- _TO DO_:
A. In the article on pending abortion cases, which federal appeals court is considering the Texas law on dilation and evacuation?
B. Write out the passage of the article on pending abortion cases starting with "More than a" and going on through "Supreme Court’s docket.".
### DOCUMENT EXCERPT
Legal analysts say overturning Roe v. Wade, the 1973 decision that legalized abortion, isn’t the only way a conservative-led Supreme Court might cut access to it.
More than a dozen pending federal cases on rights and restrictions to abortion only indirectly concern Roe and could soon be appearing on the Supreme Court’s docket.
The U.S. Court of Appeals for the 6th Circuit has yet to rule on Ohio’s ban on abortions of fetuses with Down syndrome, which the state’s attorney general defended earlier this year.
And the U.S. Court of Appeals for the 5th Circuit is considering a Texas law that strikes down an abortion procedure known as dilation and evacuation, typically used in the second-trimester of a pregnancy.
Meanwhile, two other cases are pending petition before the Supreme Court this term:
• Food and Drug Administration v. American College of Obstetricians and Gynecologists concerns whether abortion medication needs to be distributed only in-person by a health care provider, even during a pandemic.
######
### SUPPLIED DATA
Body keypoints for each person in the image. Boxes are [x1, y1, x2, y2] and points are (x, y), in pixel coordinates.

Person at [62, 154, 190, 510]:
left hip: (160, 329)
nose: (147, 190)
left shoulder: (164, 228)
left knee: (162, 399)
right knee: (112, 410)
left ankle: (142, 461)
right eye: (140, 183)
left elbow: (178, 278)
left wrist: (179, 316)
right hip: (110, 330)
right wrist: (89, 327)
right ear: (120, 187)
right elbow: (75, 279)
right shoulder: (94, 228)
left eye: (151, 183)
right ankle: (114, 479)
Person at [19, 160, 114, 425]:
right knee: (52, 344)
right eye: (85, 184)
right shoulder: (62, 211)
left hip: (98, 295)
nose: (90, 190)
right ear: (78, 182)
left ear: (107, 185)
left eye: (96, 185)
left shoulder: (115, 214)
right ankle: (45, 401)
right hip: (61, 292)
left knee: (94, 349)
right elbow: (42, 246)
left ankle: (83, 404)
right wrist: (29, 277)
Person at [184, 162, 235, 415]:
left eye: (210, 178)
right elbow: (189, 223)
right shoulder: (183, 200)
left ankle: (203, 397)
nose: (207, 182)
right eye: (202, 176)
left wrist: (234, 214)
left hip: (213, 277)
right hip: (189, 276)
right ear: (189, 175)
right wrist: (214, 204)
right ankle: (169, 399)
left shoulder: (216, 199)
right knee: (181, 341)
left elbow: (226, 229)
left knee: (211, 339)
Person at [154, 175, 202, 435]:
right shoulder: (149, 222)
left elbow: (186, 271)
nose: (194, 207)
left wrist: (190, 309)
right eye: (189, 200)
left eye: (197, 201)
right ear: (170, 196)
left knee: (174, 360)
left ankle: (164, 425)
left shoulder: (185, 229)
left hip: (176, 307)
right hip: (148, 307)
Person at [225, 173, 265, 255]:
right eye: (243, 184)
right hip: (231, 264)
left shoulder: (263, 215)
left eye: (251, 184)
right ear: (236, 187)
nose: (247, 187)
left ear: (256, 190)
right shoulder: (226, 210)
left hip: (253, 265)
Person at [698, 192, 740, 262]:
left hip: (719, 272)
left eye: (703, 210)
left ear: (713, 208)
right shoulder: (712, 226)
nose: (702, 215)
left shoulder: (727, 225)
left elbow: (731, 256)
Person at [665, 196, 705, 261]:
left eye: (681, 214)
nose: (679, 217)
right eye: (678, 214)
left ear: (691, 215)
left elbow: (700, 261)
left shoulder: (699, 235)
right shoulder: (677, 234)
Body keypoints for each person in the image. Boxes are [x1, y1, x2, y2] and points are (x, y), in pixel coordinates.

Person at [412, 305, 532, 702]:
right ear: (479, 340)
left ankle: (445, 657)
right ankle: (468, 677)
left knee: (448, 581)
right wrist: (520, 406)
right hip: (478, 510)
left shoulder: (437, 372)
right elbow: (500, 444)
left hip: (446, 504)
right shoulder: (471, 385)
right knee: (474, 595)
######
- _TASK-BY-TASK OUTPUTS_:
A. The U.S. Court of Appeals for the 5th Circuit.

B.
More than a dozen pending federal cases on rights and restrictions to abortion only indirectly concern Roe and could soon be appearing on the Supreme Court’s docket.